In another study, Klempner and his colleagues are examining about 70 different cytokine hormones that play a role in suppressing the ability of the immune system to fight cancer. The compared the level of those cytokines in blood to that of ascites. They discovered that several immune-related cytokines that are known to cause resistance to immunotherapy drugs were much more abundant in ascites than they were in blood, adding another mechanism by which peritoneal disease may be less immunotherapy sensitive.
Klempner’s research has been featured in two published studies in the last year, one in the Journal of Immunotherapy in Cancer and the other Cancer Discovery, the second of which was the result of a collaboration with researchers in Korea. A paper describing the exosome research is now under review for publication.
Klempner said the studies all contribute to a single story: “It starts to explain why all our therapies work poorly in patients with ascites,” he said. “Basically, there’s stuff in the soup that is promoting tumor growth and therapy resistance.”
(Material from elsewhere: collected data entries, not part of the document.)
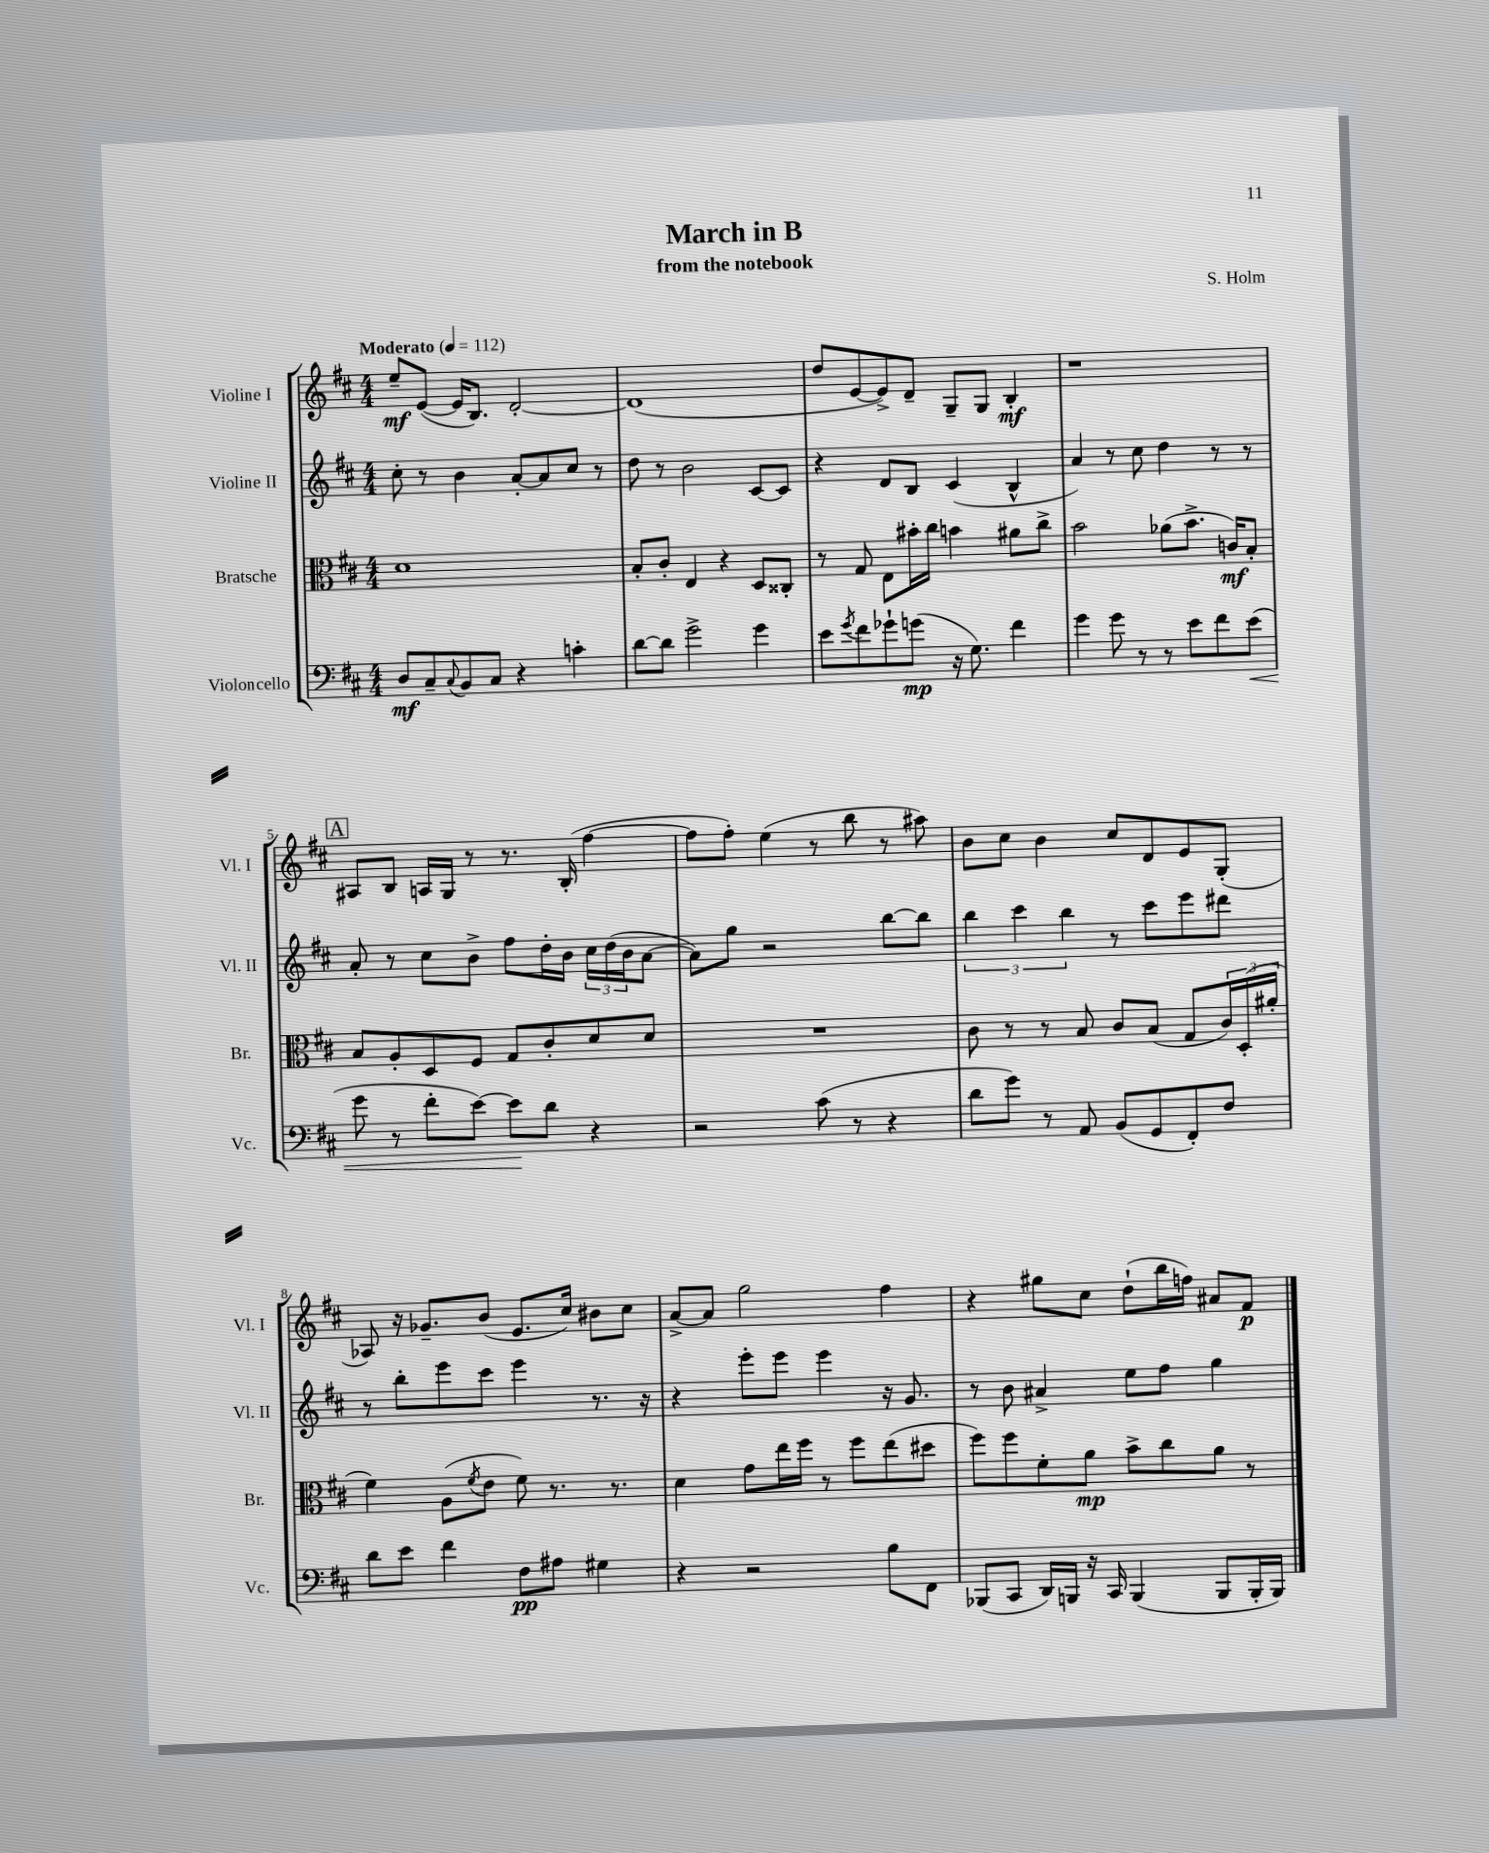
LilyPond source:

\header { title = "March in B" composer = "S. Holm" subtitle = "from the notebook" }
<<
\new StaffGroup <<
\new Staff = "s0" \with { instrumentName = "Violine I" shortInstrumentName = "Vl. I" } {
    \clef treble \key d \major \numericTimeSignature \time 4/4 \tempo "Moderato" 4 = 112
    e''8--\mf e'8~( e'16 b8.) d'2~-. |
    d'1( |
    d''8 e'8~ e'8->) d'8-- g8-- g8 b4-.\mf |
    r1 |
    \mark \markup { \box "A" } ais8 b8 a16 g16 r8 r8. b16-.( fis''4~ |
    fis''8 fis''8-.) e''4( r8 b''8 r8 ais''8) |
    b'8 cis''8 b'4 cis''8 d'8 e'8 g8-.( |
    aes8) r16 ges'8.-- b'8( e'8. cis''16) bis'8 cis''8 |
    a'8~-> a'8 g''2 fis''4 |
    r4 gis''8 cis''8 d''8-!( b''16 f''16) ais'8 fis'8\p \bar "|." |
}
\new Staff = "s1" \with { instrumentName = "Violine II" shortInstrumentName = "Vl. II" } {
    \clef treble \key d \major \numericTimeSignature \time 4/4
    cis''8-. r8 b'4 a'8~-. a'8 cis''8 r8 |
    d''8 r8 b'2 cis'8~ cis'8 |
    r4 d'8 b8 cis'4( b4-^ |
    a'4) r8 cis''8 d''4 r8 r8 |
    \mark \markup { \box "A" } a'8-. r8 cis''8 b'8-> fis''8 d''16-. b'16 \tuplet 3/2 { cis''16 d''16( b'16 } a'8~ |
    a'8) g''8 r2 b''8~ b''8 |
    \tuplet 3/2 { b''4 cis'''4 b''4 } r8 cis'''8 e'''8 dis'''8 |
    r8 b''8-. e'''8 cis'''8 e'''4 r8. r16 |
    r4 e'''8-. e'''8 e'''4 r16 g'8. |
    r8 b'8 ais'4-> e''8 fis''8 g''4 \bar "|." |
}
\new Staff = "s2" \with { instrumentName = "Bratsche" shortInstrumentName = "Br." } {
    \clef alto \key d \major \numericTimeSignature \time 4/4
    d'1 |
    b8-. cis'8-. e4 r4 d8 cisis8-. |
    r8 g8 e8 bis'16-. cis''16 b'4 ais'8 cis''8-> |
    b'2 aes'8( b'8.-> c'16\mf) b8-. |
    \mark \markup { \box "A" } b8 a8-. d8 fis8 g8 cis'8-. d'8 d'8 |
    R1 |
    cis'8 r8 r8 b8 cis'8 b8( g8 \tuplet 3/2 { cis'16) d16-.( ais'16-. } |
    fis'4) a8( \acciaccatura { fis'8 } e'8 fis'8) r8. r8. |
    d'4 g'8 e''16 fis''16 r8 fis''8 e''8( dis''8 |
    fis''8) fis''8 fis'8-. a'8\mp b'8-> cis''8 a'8 r8 \bar "|." |
}
\new Staff = "s3" \with { instrumentName = "Violoncello" shortInstrumentName = "Vc." } {
    \clef bass \key d \major \numericTimeSignature \time 4/4
    d8\mf cis8-- \appoggiatura { cis8 } b,8 cis8 r4 c'4-. |
    d'8~ d'8 g'2-> g'4 |
    e'8 \acciaccatura { g'8 } fis'8 ges'8-! g'8\mp( r16 g8.) fis'4 |
    g'4 g'8 r8 r8 e'8 fis'8 e'8\<( |
    \mark \markup { \box "A" } g'8 r8 fis'8-. e'8~) e'8\! d'8 r4 |
    r2 cis'8( r8 r4 |
    d'8 g'8) r8 a,8 b,8( g,8 fis,8-.) fis8 |
    d'8 e'8 fis'4 fis8\pp ais8 gis4 |
    r4 r2 b8 fis,8 |
    bes,,8( cis,8 d,16) b,,16 r16 cis,16 b,,4( b,,8 b,,16-. b,,16) \bar "|." |
}
>>
>>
In final year of the grant, Klempner’s goal is to identify the key cell types and cytokines and nominate top drug candidates and pathways for clinical trials in gastric cancer patients with peritoneal spread. He anticipates his data will point to novel combination strategies, pairing immune-boosting drugs with other medicines that can withstand the challenging ascites environment.
“It’s a fantastic time to be a GI researcher, with a lot of new drugs and targets,” Klempner said. “I’m so thankful to the Foundation for providing this funding that’s helping us to answer so many tough questions.”
The AGA–Gastric Cancer Foundation Ben Feinstein Memorial Research Scholar Award in Gastric Cancer provides $100,000 per year for three years to young scientists working towards careers in gastric and esophageal cancer research. Klempner is the third recipient of the award.